A MUSEUM befitting a queen

For more than three quarters of a century the fashionable old club house at Saratoga Race Track, sheltered amidst its tree-shaded lawns, has seen notable personages and manners of several eras of race track history, and some of the turf's greatest horses. Across from its entrance gates stands the National Museum of Racing, a shrine to honor and perpetuate the tradition of Saratoga, which to many is the dowager queen of American running courses. Beginning this week, and for the balance of the week which runs through Aug. 31, hundreds of track buffs will cross Union Avenue and succumb to the nostalgia of racing lore.

Completed two years ago, the colonial red-brick, white-columned building serves as a permanent home for an ever-growing collection of distinguished paintings and racing memorabilia. It thrives under the presidency of Walter M. Jeffords, noted sportsman and horse owner. In the museum are housed the racing silks (right) of most of the great stables of America. In a long glass case that circles the main gallery, the colors that have been watched by thousands of eager eyes on hundreds of tracks hang shimmering in dignified profusion.
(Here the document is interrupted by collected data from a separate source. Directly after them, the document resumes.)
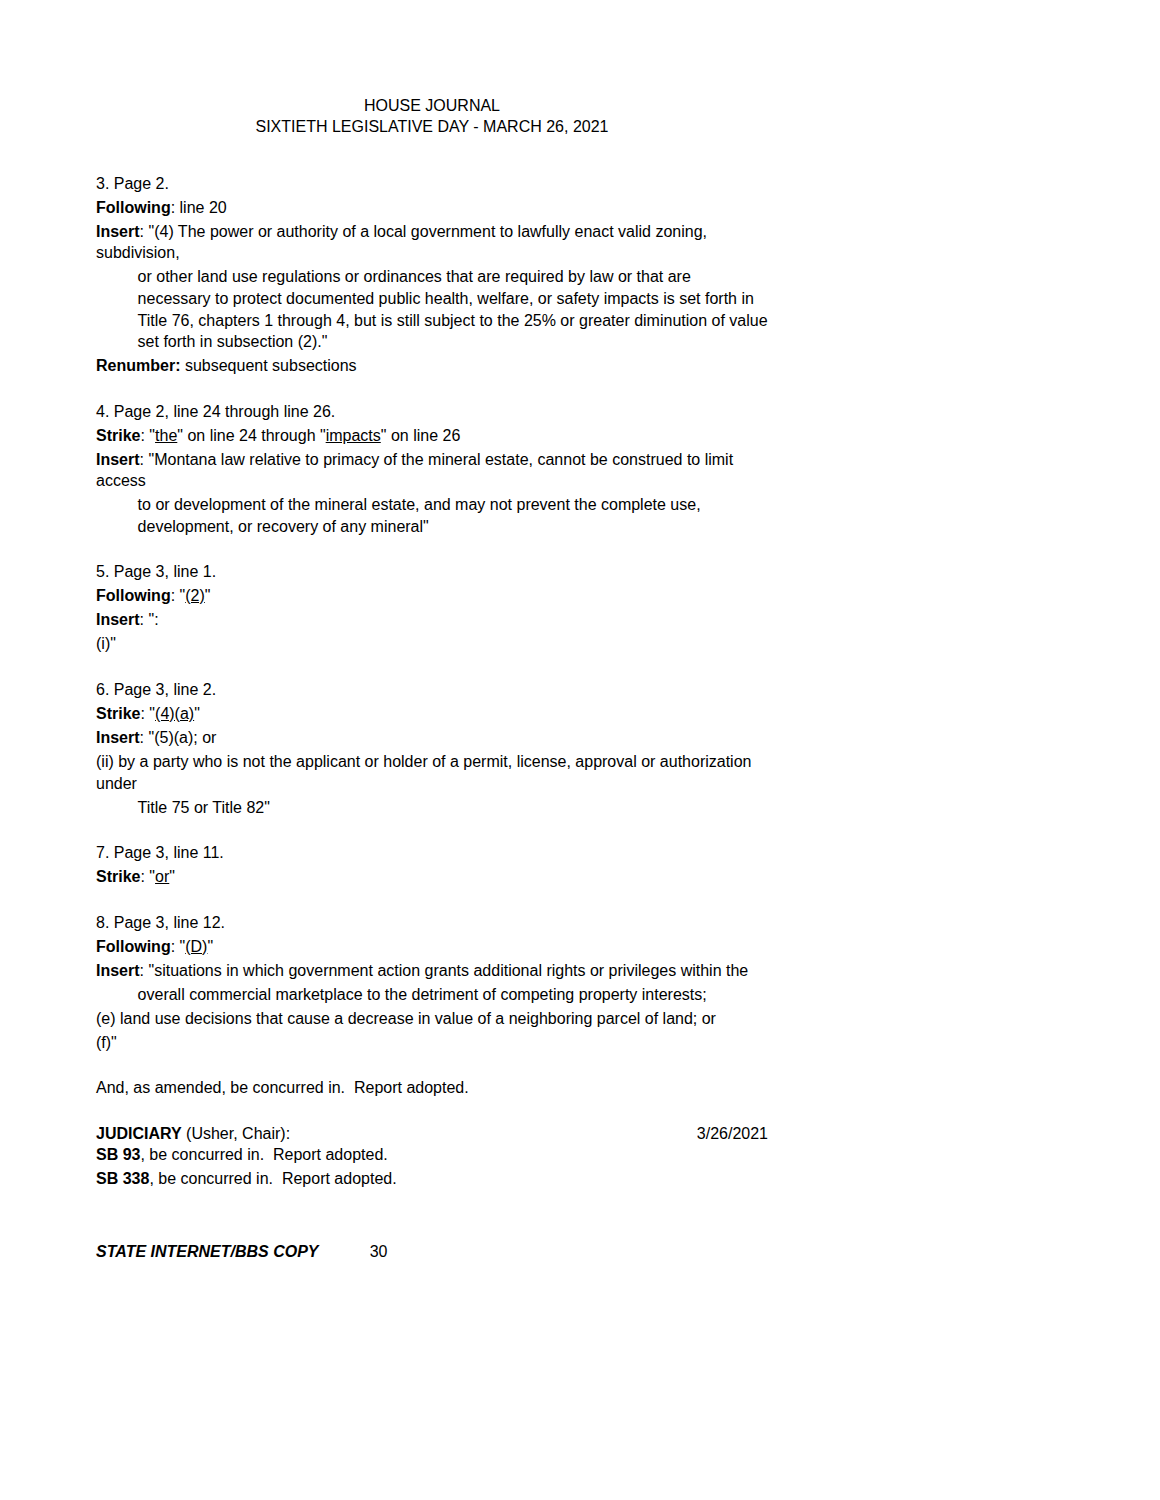HOUSE JOURNAL
SIXTIETH LEGISLATIVE DAY - MARCH 26, 2021
3. Page 2.
Following: line 20
Insert: "(4) The power or authority of a local government to lawfully enact valid zoning, subdivision,
or other land use regulations or ordinances that are required by law or that are necessary to protect documented public health, welfare, or safety impacts is set forth in Title 76, chapters 1 through 4, but is still subject to the 25% or greater diminution of value set forth in subsection (2)."
Renumber: subsequent subsections
4. Page 2, line 24 through line 26.
Strike: "the" on line 24 through "impacts" on line 26
Insert: "Montana law relative to primacy of the mineral estate, cannot be construed to limit access
to or development of the mineral estate, and may not prevent the complete use, development, or recovery of any mineral"
5. Page 3, line 1.
Following: "(2)"
Insert: ":
(i)"
6. Page 3, line 2.
Strike: "(4)(a)"
Insert: "(5)(a); or
(ii) by a party who is not the applicant or holder of a permit, license, approval or authorization under
Title 75 or Title 82"
7. Page 3, line 11.
Strike: "or"
8. Page 3, line 12.
Following: "(D)"
Insert: "situations in which government action grants additional rights or privileges within the
overall commercial marketplace to the detriment of competing property interests;
(e) land use decisions that cause a decrease in value of a neighboring parcel of land; or
(f)"
And, as amended, be concurred in. Report adopted.
JUDICIARY (Usher, Chair): 3/26/2021
SB 93, be concurred in. Report adopted.
SB 338, be concurred in. Report adopted.
STATE INTERNET/BBS COPY 30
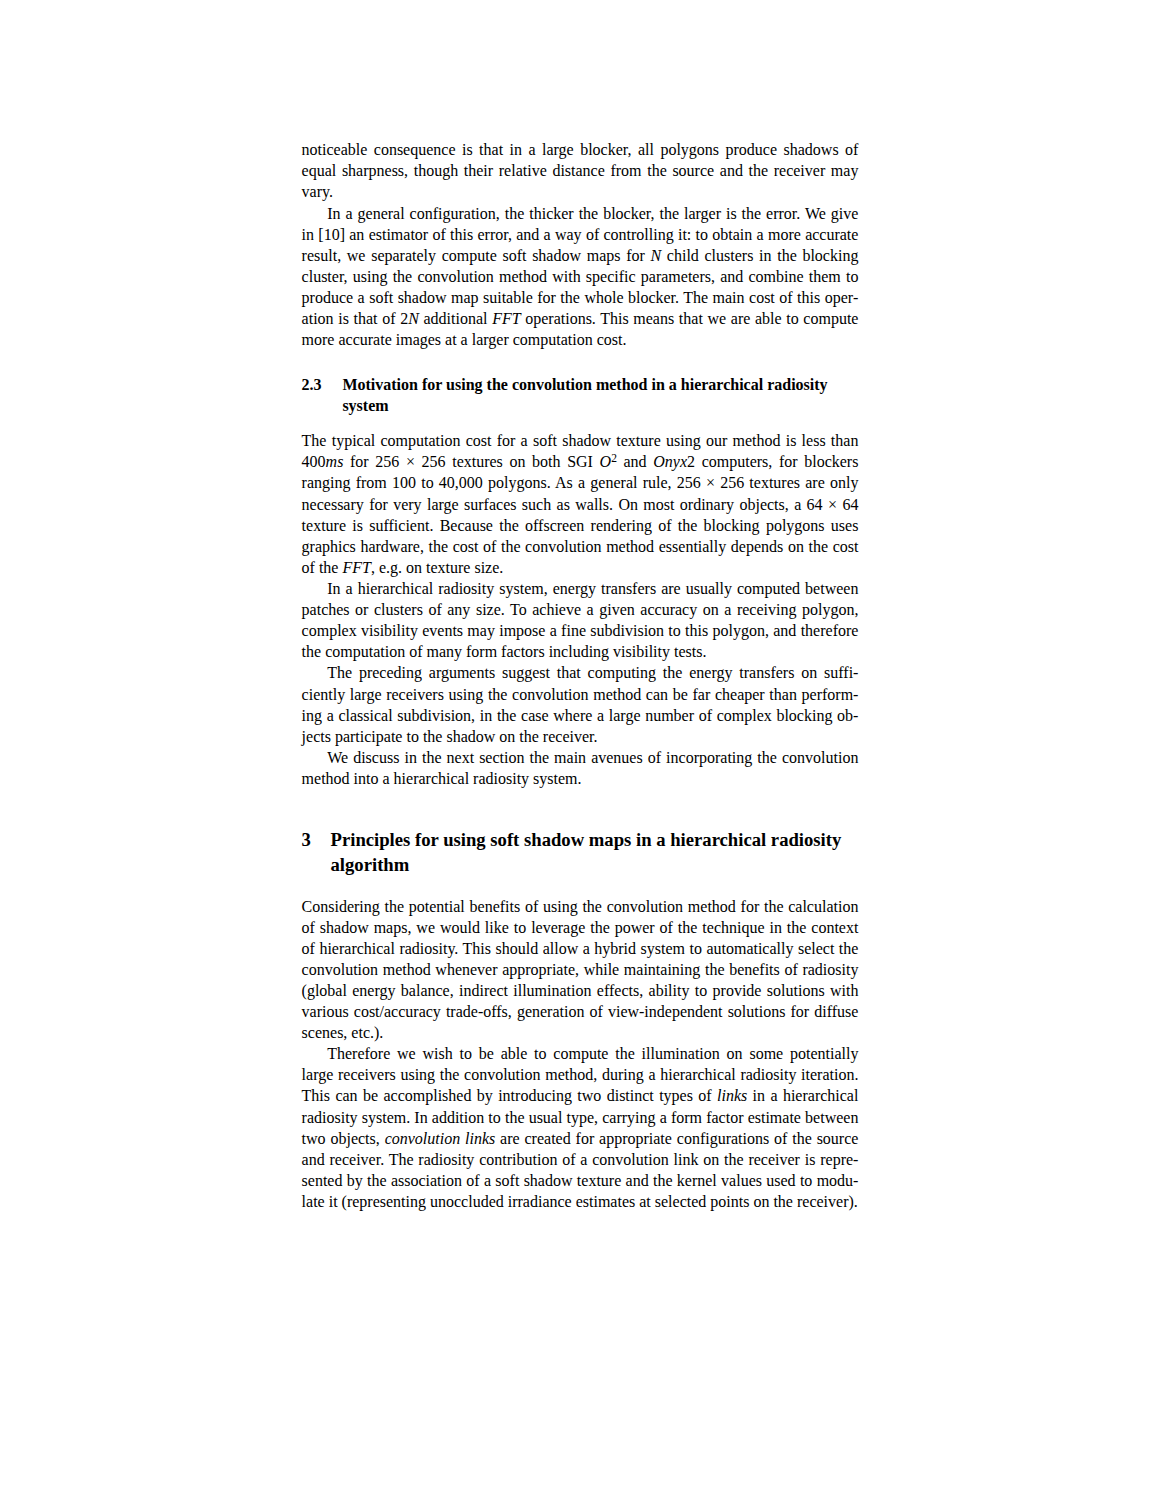noticeable consequence is that in a large blocker, all polygons produce shadows of equal sharpness, though their relative distance from the source and the receiver may vary.
In a general configuration, the thicker the blocker, the larger is the error. We give in [10] an estimator of this error, and a way of controlling it: to obtain a more accurate result, we separately compute soft shadow maps for N child clusters in the blocking cluster, using the convolution method with specific parameters, and combine them to produce a soft shadow map suitable for the whole blocker. The main cost of this operation is that of 2N additional FFT operations. This means that we are able to compute more accurate images at a larger computation cost.
2.3 Motivation for using the convolution method in a hierarchical radiosity system
The typical computation cost for a soft shadow texture using our method is less than 400ms for 256 × 256 textures on both SGI O2 and Onyx2 computers, for blockers ranging from 100 to 40,000 polygons. As a general rule, 256 × 256 textures are only necessary for very large surfaces such as walls. On most ordinary objects, a 64 × 64 texture is sufficient. Because the offscreen rendering of the blocking polygons uses graphics hardware, the cost of the convolution method essentially depends on the cost of the FFT, e.g. on texture size.
In a hierarchical radiosity system, energy transfers are usually computed between patches or clusters of any size. To achieve a given accuracy on a receiving polygon, complex visibility events may impose a fine subdivision to this polygon, and therefore the computation of many form factors including visibility tests.
The preceding arguments suggest that computing the energy transfers on sufficiently large receivers using the convolution method can be far cheaper than performing a classical subdivision, in the case where a large number of complex blocking objects participate to the shadow on the receiver.
We discuss in the next section the main avenues of incorporating the convolution method into a hierarchical radiosity system.
3 Principles for using soft shadow maps in a hierarchical radiosity algorithm
Considering the potential benefits of using the convolution method for the calculation of shadow maps, we would like to leverage the power of the technique in the context of hierarchical radiosity. This should allow a hybrid system to automatically select the convolution method whenever appropriate, while maintaining the benefits of radiosity (global energy balance, indirect illumination effects, ability to provide solutions with various cost/accuracy trade-offs, generation of view-independent solutions for diffuse scenes, etc.).
Therefore we wish to be able to compute the illumination on some potentially large receivers using the convolution method, during a hierarchical radiosity iteration. This can be accomplished by introducing two distinct types of links in a hierarchical radiosity system. In addition to the usual type, carrying a form factor estimate between two objects, convolution links are created for appropriate configurations of the source and receiver. The radiosity contribution of a convolution link on the receiver is represented by the association of a soft shadow texture and the kernel values used to modulate it (representing unoccluded irradiance estimates at selected points on the receiver).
Above the silks, and in several other galleries, hang fine old and contemporary paintings of immortals among the breed of racing Thoroughbreds. Horse lovers will be moved by the impressively handsome canvas painted by F. B. Voss in 1919 of Man o' War as a 2-year-old. Or by the Konrad portrait of Sun Beau, high money winner until he was toppled from his throne by Seabiscuit. Or by paintings (in the room shown at right) of Citation, Hill Prince, Gallant Fox, Equipoise, War Admiral, Iriquoise, Epinard, Mahmoud, Domino or Native Dancer—names that ring with the excitement of the winner's circle.

A painting of the first Futurity, run at the Coney Island Jockey Club in 1888 (at upper left in color page), is a glimpse of a golden era, and cases of gleaming trophies are tangible proof of the delights of winning.

This season a new wing has been opened at the museum to house the portraits of the men whom the museum honors as Patrons of the Turf. This gallery of sportsmen is a distinguished one, and the roster, beginning with George Washington, includes James B. Haggin, John Banks Campbell, William Woodward, Elisha Warfield, Leonard Jerome, Francis Morris, George D. Widener, William C. Whitney, Joseph E. Widener, Matt Winn, William R. Travers, Stephen Sanford, Barak G. Thomas, Andrew Jackson, James R. Keene, Sanders D. Bruce and J. K. G. Lawrence.


The main gallery in the National Museum of Racing at Saratoga Springs, N.Y. is an eye-filling shrine of horse racing color and lore. Ranged along the walls in shimmering splendor are the silks of more than 100 famous American stable owners, while above them hangs part of the museum's fine collection of paintings of horses who have made turf history. Included in this group are portraits of Equipoise, One Count, Hill Prince and Swaps.